If you’re wondering how to deal with separation anxiety in dogs, punishing your dog is not the answer. It doesn’t get to the root of the problem. If you punish your pet, it only causes the problem to get worse. Fortunately though there are other methods to help you deal with this issue.
You can let others know that your pet has dog confinement anxiety by putting a bandana or harness on your dog that clearly states “No Dogs” or “Nervous” on it. A yellow ribbon on the leash is another signal to others that they should refrain from interacting with your dog.
A desensitizing process may prove to be beneficial. It starts with your dog being exposed to a weaker version of whatever it is that upsets him or her. It has to be weak enough that your dog can remain calm enough to respond to your commands.
If your dog listens to them and ignores the stimulus, you reward the behavior with a treat. Once your dog becomes used to the stimulus, you increase it and go through the command/reward process again.
Eventually, your dog will learn to not respond to the stimuli and in doing so will receive a treat. It will assist in breaking the cycle of anxiety.
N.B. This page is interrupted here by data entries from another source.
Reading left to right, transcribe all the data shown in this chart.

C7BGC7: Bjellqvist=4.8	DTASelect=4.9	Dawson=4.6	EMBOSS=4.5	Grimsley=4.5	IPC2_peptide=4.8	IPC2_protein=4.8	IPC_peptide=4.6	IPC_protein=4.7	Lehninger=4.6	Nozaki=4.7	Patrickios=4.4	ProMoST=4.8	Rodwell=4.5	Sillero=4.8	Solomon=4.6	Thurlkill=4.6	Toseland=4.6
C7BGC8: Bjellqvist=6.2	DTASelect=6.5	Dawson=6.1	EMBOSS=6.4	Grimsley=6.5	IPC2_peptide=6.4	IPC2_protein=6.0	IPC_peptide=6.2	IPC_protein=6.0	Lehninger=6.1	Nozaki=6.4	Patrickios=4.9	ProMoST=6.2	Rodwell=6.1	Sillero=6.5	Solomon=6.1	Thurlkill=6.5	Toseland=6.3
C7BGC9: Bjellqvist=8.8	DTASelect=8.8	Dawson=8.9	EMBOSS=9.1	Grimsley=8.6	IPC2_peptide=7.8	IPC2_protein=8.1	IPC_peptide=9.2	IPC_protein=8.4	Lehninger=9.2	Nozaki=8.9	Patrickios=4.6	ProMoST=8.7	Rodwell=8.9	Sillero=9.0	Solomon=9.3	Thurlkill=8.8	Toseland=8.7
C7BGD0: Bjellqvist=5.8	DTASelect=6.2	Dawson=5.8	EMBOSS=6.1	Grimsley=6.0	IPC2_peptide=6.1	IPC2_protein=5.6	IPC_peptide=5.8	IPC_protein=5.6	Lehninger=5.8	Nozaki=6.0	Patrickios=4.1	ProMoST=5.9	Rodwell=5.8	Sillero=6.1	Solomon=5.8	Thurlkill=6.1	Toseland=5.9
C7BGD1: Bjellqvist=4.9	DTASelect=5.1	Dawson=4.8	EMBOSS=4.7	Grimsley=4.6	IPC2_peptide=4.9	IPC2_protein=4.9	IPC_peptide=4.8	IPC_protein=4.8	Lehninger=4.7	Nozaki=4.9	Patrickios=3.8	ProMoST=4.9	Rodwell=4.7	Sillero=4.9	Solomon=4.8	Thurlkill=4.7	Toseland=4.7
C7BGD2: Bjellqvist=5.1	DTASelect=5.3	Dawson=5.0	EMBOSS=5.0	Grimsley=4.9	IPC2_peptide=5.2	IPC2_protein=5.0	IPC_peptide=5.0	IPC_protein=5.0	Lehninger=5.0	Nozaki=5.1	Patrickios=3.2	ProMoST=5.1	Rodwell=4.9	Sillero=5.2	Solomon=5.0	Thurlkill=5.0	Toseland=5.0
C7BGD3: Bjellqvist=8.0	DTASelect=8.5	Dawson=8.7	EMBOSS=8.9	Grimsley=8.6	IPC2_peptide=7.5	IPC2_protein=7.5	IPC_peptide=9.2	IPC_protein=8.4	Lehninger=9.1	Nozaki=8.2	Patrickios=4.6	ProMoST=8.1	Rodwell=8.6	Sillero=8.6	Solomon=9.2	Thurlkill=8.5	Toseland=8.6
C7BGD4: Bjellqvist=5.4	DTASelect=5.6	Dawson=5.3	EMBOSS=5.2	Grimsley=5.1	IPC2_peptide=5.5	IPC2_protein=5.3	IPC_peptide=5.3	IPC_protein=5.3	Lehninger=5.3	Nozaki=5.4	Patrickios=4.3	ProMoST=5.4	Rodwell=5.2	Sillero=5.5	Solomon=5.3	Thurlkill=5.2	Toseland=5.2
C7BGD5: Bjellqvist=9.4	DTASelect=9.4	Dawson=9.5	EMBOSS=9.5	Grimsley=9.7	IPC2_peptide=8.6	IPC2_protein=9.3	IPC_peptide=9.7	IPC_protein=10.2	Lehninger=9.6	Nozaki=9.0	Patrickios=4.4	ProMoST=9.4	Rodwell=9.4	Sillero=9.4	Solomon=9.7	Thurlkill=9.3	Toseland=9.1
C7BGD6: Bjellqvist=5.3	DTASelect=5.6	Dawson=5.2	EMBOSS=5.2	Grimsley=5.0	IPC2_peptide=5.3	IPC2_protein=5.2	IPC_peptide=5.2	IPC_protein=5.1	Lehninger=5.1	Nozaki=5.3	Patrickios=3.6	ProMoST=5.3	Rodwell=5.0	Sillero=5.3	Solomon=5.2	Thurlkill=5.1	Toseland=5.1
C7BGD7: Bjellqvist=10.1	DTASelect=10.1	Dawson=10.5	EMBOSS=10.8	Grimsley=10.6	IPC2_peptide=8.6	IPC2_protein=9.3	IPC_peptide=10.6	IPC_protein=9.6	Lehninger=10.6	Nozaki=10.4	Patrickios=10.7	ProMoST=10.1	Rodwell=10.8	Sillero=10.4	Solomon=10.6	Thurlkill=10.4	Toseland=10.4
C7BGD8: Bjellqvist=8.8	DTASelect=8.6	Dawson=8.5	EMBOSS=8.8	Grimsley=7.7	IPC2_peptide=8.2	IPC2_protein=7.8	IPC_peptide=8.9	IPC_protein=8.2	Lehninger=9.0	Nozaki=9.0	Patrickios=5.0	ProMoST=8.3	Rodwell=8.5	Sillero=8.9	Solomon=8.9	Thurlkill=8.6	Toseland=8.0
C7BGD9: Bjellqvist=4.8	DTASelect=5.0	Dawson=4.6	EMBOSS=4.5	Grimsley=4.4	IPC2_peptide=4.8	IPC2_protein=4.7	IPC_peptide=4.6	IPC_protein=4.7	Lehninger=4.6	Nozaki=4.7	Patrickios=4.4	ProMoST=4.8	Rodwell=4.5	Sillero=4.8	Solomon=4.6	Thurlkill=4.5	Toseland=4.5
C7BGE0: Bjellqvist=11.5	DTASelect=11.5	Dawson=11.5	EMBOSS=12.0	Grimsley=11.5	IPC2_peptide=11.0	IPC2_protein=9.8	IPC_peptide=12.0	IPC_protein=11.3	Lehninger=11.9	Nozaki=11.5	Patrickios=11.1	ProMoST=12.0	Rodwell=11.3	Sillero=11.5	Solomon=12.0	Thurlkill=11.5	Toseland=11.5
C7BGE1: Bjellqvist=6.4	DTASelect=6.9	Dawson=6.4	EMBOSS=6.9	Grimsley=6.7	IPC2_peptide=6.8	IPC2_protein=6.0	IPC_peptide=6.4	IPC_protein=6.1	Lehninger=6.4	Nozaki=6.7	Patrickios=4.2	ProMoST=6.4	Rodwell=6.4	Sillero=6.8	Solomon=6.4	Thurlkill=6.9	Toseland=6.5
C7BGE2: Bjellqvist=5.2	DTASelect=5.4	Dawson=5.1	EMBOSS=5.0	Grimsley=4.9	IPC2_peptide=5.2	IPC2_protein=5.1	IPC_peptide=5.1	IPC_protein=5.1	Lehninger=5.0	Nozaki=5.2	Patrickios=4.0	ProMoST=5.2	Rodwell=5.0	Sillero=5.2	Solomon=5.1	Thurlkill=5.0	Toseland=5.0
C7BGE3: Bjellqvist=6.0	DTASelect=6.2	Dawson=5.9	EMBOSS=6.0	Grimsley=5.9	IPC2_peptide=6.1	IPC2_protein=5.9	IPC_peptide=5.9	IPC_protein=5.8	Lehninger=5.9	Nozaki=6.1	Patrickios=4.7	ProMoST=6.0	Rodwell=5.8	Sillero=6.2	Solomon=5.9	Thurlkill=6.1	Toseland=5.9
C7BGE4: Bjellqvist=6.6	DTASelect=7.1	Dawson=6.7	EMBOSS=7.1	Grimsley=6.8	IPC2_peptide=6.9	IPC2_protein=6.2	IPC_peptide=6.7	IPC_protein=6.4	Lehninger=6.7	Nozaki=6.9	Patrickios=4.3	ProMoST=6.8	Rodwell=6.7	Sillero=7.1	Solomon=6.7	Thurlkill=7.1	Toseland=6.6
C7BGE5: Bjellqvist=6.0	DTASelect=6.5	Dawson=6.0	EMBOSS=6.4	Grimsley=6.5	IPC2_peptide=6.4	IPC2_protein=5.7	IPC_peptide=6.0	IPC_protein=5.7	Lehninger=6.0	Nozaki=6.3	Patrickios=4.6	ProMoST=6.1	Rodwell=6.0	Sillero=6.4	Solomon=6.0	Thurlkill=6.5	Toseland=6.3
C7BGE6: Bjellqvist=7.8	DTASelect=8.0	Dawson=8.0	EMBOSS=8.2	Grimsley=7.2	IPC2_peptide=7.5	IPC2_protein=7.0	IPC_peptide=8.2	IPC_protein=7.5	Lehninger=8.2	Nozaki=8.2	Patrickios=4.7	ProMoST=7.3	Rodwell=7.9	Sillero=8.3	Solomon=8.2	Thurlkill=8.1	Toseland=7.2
Because anxiety can be a serious issue for your pet, you have to be patient to overcome it.
How To Treat Separation Anxiety In Dogs
Assuming you have taken your dog to the vet to have any underlying medical issues ruled out, the vet also agrees that your dog has separation anxiety. What to do now though?
Here are some steps to follow to help ease your dogs anxiety.
1. Teach Alone Time
You can teach your pooch the value of spending time alone with boundaries.
You can start by teaching him or her to ‘stay’ or ‘wait’ while you go into another room.
Praise your dog or give a treat if your dog remains where you left them when you come back.
A pet camera with 2-way audio (affiliate link) may be another way to go so that your dog can hear your voice when you are not home.
2. Crate Training
Some pets do not suffer from dog confinement anxiety after they have been crate trained. The bonus to crate training is that there will always be a ‘safe’ dog confinement area for your pet to go and relax if something else is causing anxiety. From here you can check the best crate for separation anxiety here.
3. Regular Exercise
When your dog spends time exercising both his body and mind, he should be too tired to worry about where you are when he can’t see you from his bed.
Wearing your dog out before leaving home is a very successful method to use in dealing with separation anxiety.
How To Deal With Separation Anxiety In Dogs Final Words
Separation anxiety can cause other problems if it is not properly identified early and dealt with properly. Hopefully, we have given you some clues to watch out for and some great ideas on how to deal with separation anxiety in dogs.